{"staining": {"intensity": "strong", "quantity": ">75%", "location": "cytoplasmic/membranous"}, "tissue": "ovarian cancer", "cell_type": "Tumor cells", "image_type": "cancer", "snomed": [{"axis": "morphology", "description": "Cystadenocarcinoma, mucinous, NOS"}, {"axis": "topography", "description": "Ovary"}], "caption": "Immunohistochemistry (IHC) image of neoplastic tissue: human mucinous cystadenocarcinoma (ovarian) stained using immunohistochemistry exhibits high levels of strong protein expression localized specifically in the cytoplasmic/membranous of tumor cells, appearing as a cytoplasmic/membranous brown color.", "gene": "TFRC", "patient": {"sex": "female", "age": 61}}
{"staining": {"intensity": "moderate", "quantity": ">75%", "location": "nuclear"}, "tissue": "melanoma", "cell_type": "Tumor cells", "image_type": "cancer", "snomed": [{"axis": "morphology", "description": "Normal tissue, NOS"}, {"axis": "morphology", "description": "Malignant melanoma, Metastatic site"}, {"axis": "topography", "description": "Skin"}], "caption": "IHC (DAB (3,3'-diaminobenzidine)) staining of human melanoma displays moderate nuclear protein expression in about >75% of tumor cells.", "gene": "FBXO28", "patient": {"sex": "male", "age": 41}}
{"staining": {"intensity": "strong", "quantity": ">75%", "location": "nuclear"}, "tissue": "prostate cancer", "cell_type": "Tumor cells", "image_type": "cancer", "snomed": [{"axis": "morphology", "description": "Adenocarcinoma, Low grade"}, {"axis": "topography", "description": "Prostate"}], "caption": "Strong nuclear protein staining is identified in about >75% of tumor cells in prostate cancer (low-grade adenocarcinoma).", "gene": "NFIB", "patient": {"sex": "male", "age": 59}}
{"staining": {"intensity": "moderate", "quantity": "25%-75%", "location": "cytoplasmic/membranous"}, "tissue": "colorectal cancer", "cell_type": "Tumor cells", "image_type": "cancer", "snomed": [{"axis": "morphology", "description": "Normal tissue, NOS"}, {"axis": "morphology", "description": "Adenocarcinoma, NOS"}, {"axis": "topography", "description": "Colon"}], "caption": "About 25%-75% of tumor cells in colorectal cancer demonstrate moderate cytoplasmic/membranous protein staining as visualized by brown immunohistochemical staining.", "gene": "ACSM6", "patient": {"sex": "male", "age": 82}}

Try it — Reproduce the whole listing word for word.

Written answer —
{"staining": {"intensity": "strong", "quantity": ">75%", "location": "cytoplasmic/membranous"}, "tissue": "ovarian cancer", "cell_type": "Tumor cells", "image_type": "cancer", "snomed": [{"axis": "morphology", "description": "Cystadenocarcinoma, mucinous, NOS"}, {"axis": "topography", "description": "Ovary"}], "caption": "Immunohistochemistry (IHC) image of neoplastic tissue: human mucinous cystadenocarcinoma (ovarian) stained using immunohistochemistry exhibits high levels of strong protein expression localized specifically in the cytoplasmic/membranous of tumor cells, appearing as a cytoplasmic/membranous brown color.", "gene": "TFRC", "patient": {"sex": "female", "age": 61}}
{"staining": {"intensity": "moderate", "quantity": ">75%", "location": "nuclear"}, "tissue": "melanoma", "cell_type": "Tumor cells", "image_type": "cancer", "snomed": [{"axis": "morphology", "description": "Normal tissue, NOS"}, {"axis": "morphology", "description": "Malignant melanoma, Metastatic site"}, {"axis": "topography", "description": "Skin"}], "caption": "IHC (DAB (3,3'-diaminobenzidine)) staining of human melanoma displays moderate nuclear protein expression in about >75% of tumor cells.", "gene": "FBXO28", "patient": {"sex": "male", "age": 41}}
{"staining": {"intensity": "strong", "quantity": ">75%", "location": "nuclear"}, "tissue": "prostate cancer", "cell_type": "Tumor cells", "image_type": "cancer", "snomed": [{"axis": "morphology", "description": "Adenocarcinoma, Low grade"}, {"axis": "topography", "description": "Prostate"}], "caption": "Strong nuclear protein staining is identified in about >75% of tumor cells in prostate cancer (low-grade adenocarcinoma).", "gene": "NFIB", "patient": {"sex": "male", "age": 59}}
{"staining": {"intensity": "moderate", "quantity": "25%-75%", "location": "cytoplasmic/membranous"}, "tissue": "colorectal cancer", "cell_type": "Tumor cells", "image_type": "cancer", "snomed": [{"axis": "morphology", "description": "Normal tissue, NOS"}, {"axis": "morphology", "description": "Adenocarcinoma, NOS"}, {"axis": "topography", "description": "Colon"}], "caption": "About 25%-75% of tumor cells in colorectal cancer demonstrate moderate cytoplasmic/membranous protein staining as visualized by brown immunohistochemical staining.", "gene": "ACSM6", "patient": {"sex": "male", "age": 82}}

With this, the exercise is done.